Zuständig für das rund 17 Millionen Euro teure Projekt ist die spanische Baufirma Grupo Rayet. «Die Lage in der Nähe der Autobahn ist ideal. Wer gerne ans Meer möchte, muss dafür nicht mehr bis nach Valencia fahren», wird CEO Felix Abanades von der spanischen Tageszeitung El País zitiert. Das Ziel sei, das Freizeitangebot ganzjährig betreiben zu können. Federführend bei der Planung ist die chilenische Firma Crystal Lagoons, die bereits Erfahrung mit ähnlichen Anlagen hat. Unter anderem hat sie in Chile den größten Pool der Welt gebaut. Eine Bewilligung der Gemeinde liegt bereits vor.
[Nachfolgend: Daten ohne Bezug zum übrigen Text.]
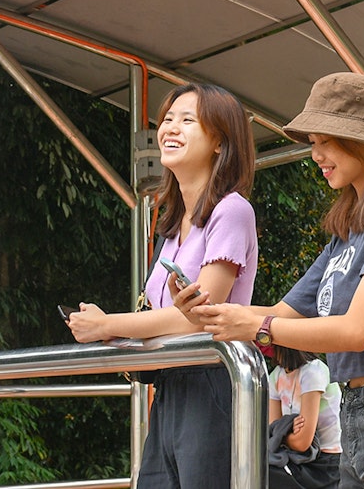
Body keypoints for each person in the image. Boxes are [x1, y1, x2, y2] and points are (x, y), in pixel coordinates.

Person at [175, 72, 364, 488]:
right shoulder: (348, 231)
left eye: (326, 141)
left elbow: (357, 330)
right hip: (358, 414)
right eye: (312, 143)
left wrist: (257, 326)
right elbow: (279, 313)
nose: (316, 155)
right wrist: (208, 312)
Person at [68, 82, 257, 489]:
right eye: (168, 119)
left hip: (212, 381)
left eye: (188, 120)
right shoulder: (173, 225)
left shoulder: (232, 211)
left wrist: (108, 325)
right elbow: (161, 315)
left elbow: (197, 320)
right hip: (171, 387)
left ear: (220, 143)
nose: (170, 128)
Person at [266, 344, 342, 489]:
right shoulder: (276, 375)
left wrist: (283, 434)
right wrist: (286, 431)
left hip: (326, 464)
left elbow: (302, 443)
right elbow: (273, 432)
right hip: (295, 458)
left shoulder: (313, 372)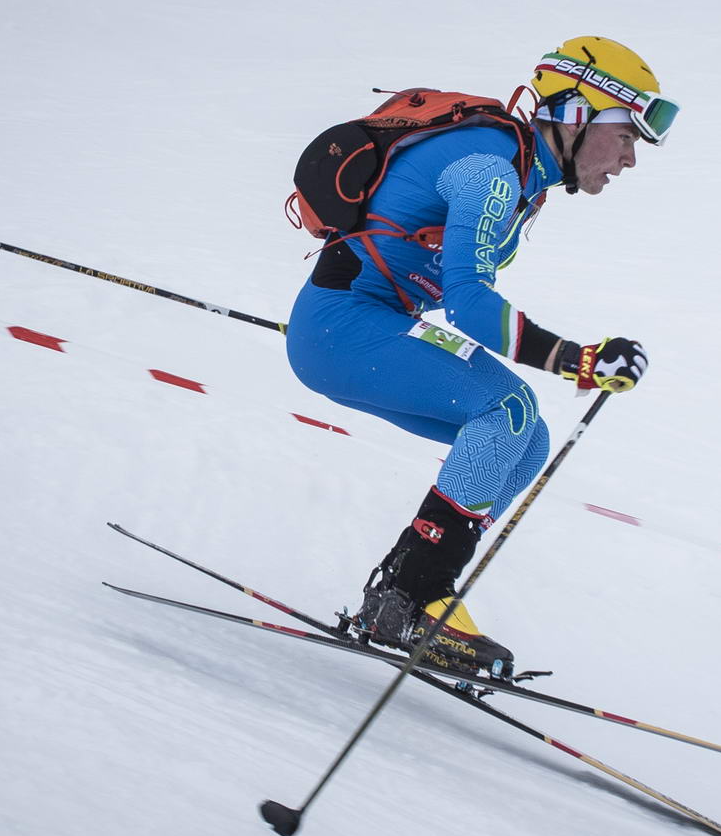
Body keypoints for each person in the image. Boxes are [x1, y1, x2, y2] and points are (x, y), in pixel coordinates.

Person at [283, 36, 677, 680]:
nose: (631, 158)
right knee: (508, 406)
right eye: (625, 134)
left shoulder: (521, 175)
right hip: (344, 330)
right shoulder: (491, 170)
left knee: (527, 438)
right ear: (574, 116)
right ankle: (411, 600)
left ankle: (405, 592)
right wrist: (576, 360)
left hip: (365, 326)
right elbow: (468, 302)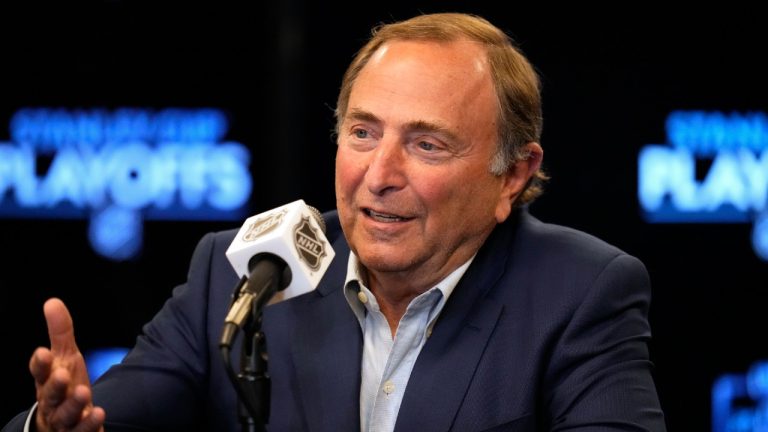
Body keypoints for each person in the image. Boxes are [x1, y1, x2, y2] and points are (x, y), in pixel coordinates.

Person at [4, 12, 666, 432]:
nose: (379, 174)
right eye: (362, 133)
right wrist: (54, 429)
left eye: (427, 144)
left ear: (513, 175)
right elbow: (102, 417)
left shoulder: (581, 294)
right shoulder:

Im Imagefilm der Baufirma wird Alovera Beach als «innovativ und nachhaltig» angepriesen. Der Wasserverbrauch sei bis zu 30-mal niedriger als der eines Golfplatzes und halb so groß wie bei vergleichbar großen Aquaparks. Im Sommer 2020 soll der Alovera Beach als Teil einer größeren Freizeit- und Wohnanlage seinen Betrieb aufnehmen. Rund 250.ooo bis 400.000 Besucher pro Jahr werden erwartet.